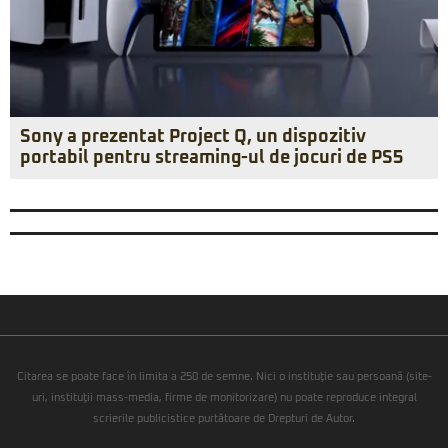
Sony a prezentat Project Q, un dispozitiv
portabil pentru streaming-ul de jocuri de PS5
Citarea se poate face în limita a 250 de semne. Nici o instituţie sau persoană (site-
uri, instituţii mass-media, firme de monitorizare) nu poate reproduce integral
scrierile publicistice purtătoare de Drepturi de Autor.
——————
▸ **Exercise objective**:
Would you transcribe the whole listing above exactly? The pictures should not be included.

▸ **Written response**:
Sony a prezentat Project Q, un dispozitiv
portabil pentru streaming-ul de jocuri de PS5
Citarea se poate face în limita a 250 de semne. Nici o instituţie sau persoană (site-
uri, instituţii mass-media, firme de monitorizare) nu poate reproduce integral
scrierile publicistice purtătoare de Drepturi de Autor.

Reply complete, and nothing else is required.